Prima di proseguire, è giusto riportare anche la nota di Nicholas Kristof, titolare del blog sul New York Times dove è stata pubblicata la lettera di Dylan, che avverte: «Woody Allen non è stato mai processato per questo caso, e ha sempre negato la sua colpevolezza. Merita la presunzione di innocenza». Perché di ciò si tratta, a questo punto: un caso presunto di pedofilia. E anche se sono passati 21 anni, l’obbligo dell’azione penale davanti ad una simile denuncia dovrebbe convincere i giudici quanto meno a riaprire l’inchiesta. Una legge del 2006, infatti, ha eliminato la prescrizione per gli abusi sessuali contro i bambini.
Il racconto di Dylan, se provato, sarebbe degno della galera: «Da quando ho memoria, mio padre mi ha fatto cose che non mi piacevano. Non mi piaceva quanto spesso mi portava via dalla mamma e dai fratelli, per stare soli. Non mi piaceva quando mi metteva il suo pollice in bocca. Non mi piaceva quando mi costringeva ad andare a letto sotto le coperte con lui, che indossava solo biancheria. Non mi piaceva quando metteva la sua testa sul mio grembo nudo, e quindi inspirava ed espirava. Mi nascondevo sotto i letti o mi chiudevo in bagno, per evitare questi incontri, ma mi trovava sempre». Le molestie erano così frequenti, che Dylan aveva pensato fossero un comportamento normale dei padri verso le figlie.

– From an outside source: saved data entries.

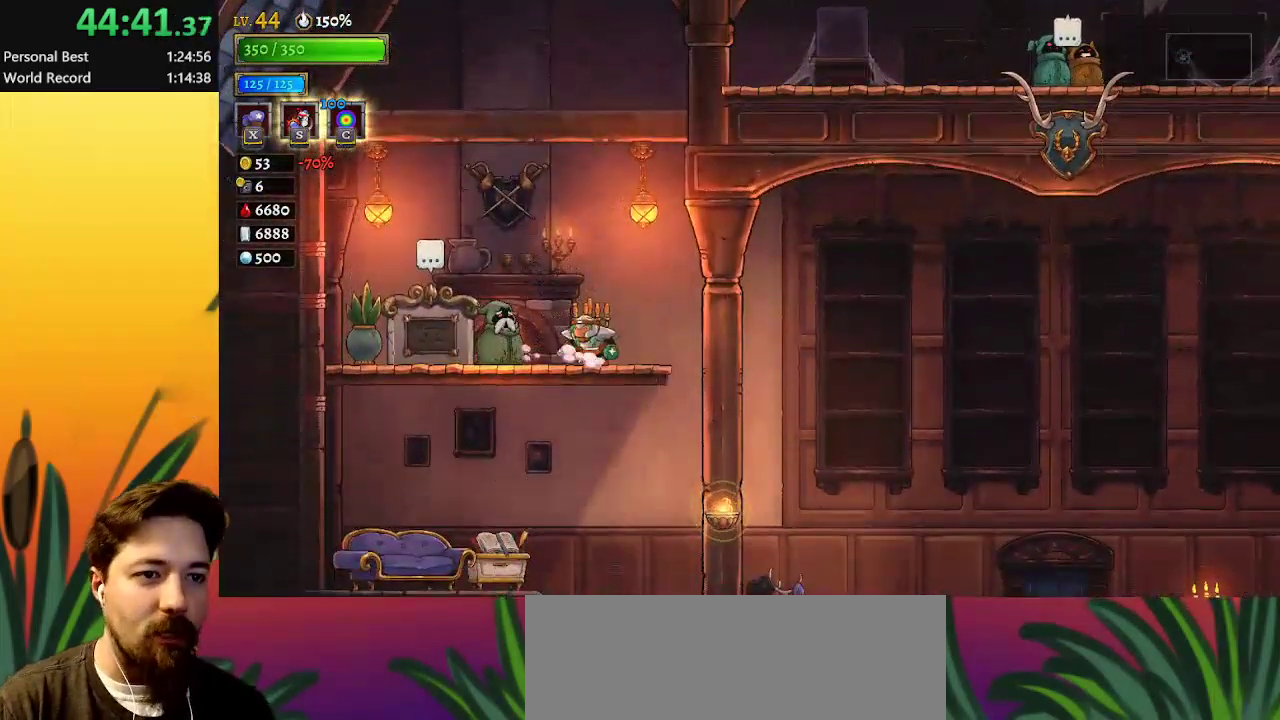
{"keys": [], "events": []}
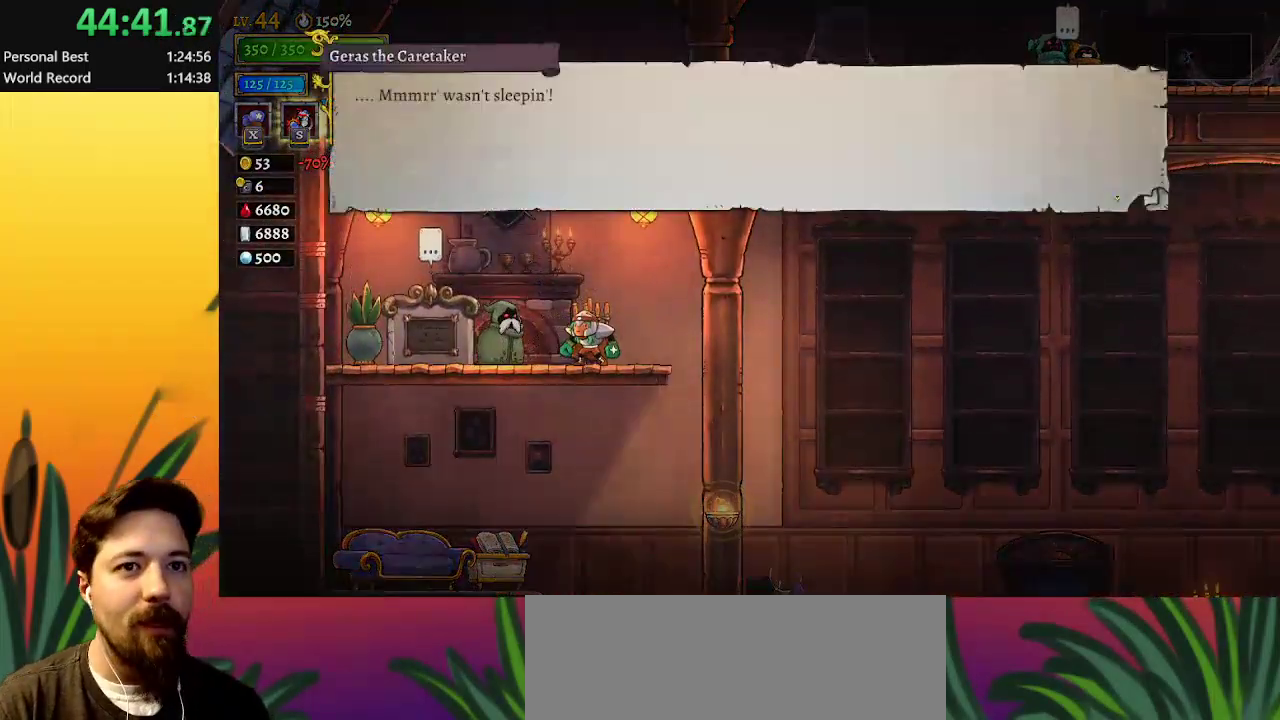
{"keys": [], "events": []}
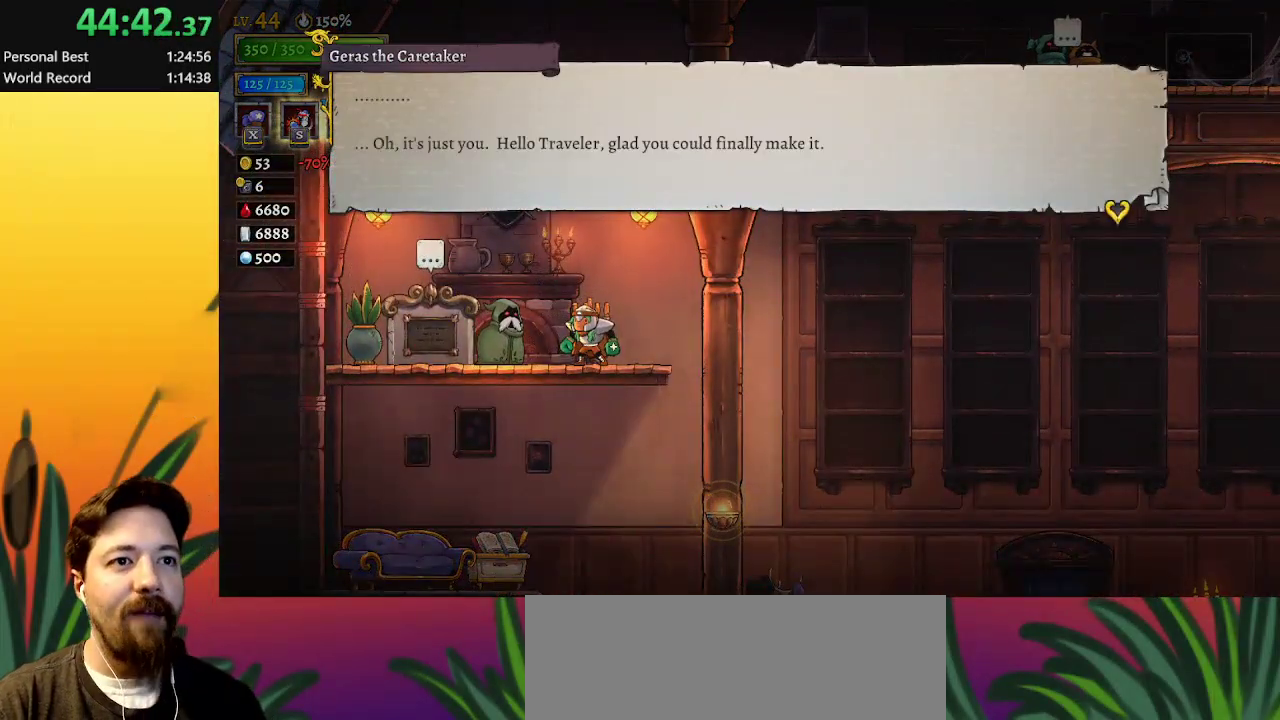
{"keys": [], "events": []}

Finché, dopo l’episodio nell’attico, aveva chiesto alla madre Mia se anche suo padre aveva fatto quelle cose con lei.
Era esploso lo scandalo, con la separazione e il matrimonio di Woody con l’altra figlia adottiva della Farrow, Soon-Yi Previn. Le procure avevano aperto due inchieste, una in Connecticut e l’altra a New York, e Dylan racconta anche l’agonia di essere costretta a ricordare e ricostruire gli abusi davanti a decine di medici e investigatori, determinati a proteggere la celebrità accusata: «Ad un certo punto mia madre mi aveva detto che non c’era problema se avevo mentito: potevo ritrattare tutto. Ma io non potevo. Era tutto vero». L’inchiesta di New York si era arenata, mentre quella del Connecticut era arrivata alla conclusione che c’erano gli elementi per aprire un processo, ma era stato deciso di evitarlo per risparmiare altri traumi alla vittima. «Quella vicenda mi ha perseguitato mentre crescevo. Ero afflitta dai sensi di colpa, per avergli lasciato avvicinare altre bambine. Ero terrorizzata dall’idea di essere toccata da un uomo, non mangiavo, mi tagliavo». Ora però Dylan non è più una bambina. Si è sposata, vive in Florida, e il caso si potrebbe riaprire.
Aldilà di quello che farà o non farà la giustizia, il suo cruccio è rimasto anche la reazione di Hollywood, che ha preferito voltare le spalle. Ogni riconoscimento al padre le sembrava «un modo per dirmi di stare zitta e sparire». Il mese scorso c’è stato il Golden Globe Award alla carriera, che il fratello Ronan ha commentato così su Twitter: «Mi sono perso il tributo. La parte in cui una donna conferma pubblicamente di essere stata molestata a 7 anni l’hanno messa prima, o dopo Annie Hall?». Poi sono arrivate le tre nomination all’Oscar per Blue Jasmine, compresa la miglior sceneggiatura per Woody, e hanno spinto Dylan a rivolgersi agli attori che hanno lavorato col padre: «Cosa avresti fatto, se fosse stata tua figlia, Cate Blanchett? Alec Baldwin? E se fossi stata tu, Emma Stone? O te, Scarlett Johansson? Mi conoscevi da bambina, Diane Keaton, mi hai dimenticata?». I maligni dicono che è tutta una manovra per far perdere l’Oscar a Cate Blanchett, ma Dylan conclude così: «Woody Allen è la prova vivente di come la nostra società fa torto alle vittime di abusi. Allora immaginate vostra figlia di 7 anni nell’attico con lui. Immaginate il mondo che celebra il suo tormentatore. Lo state immaginando? Bene, e adesso ditemi, qual è il vostro film preferito di Woody Allen?».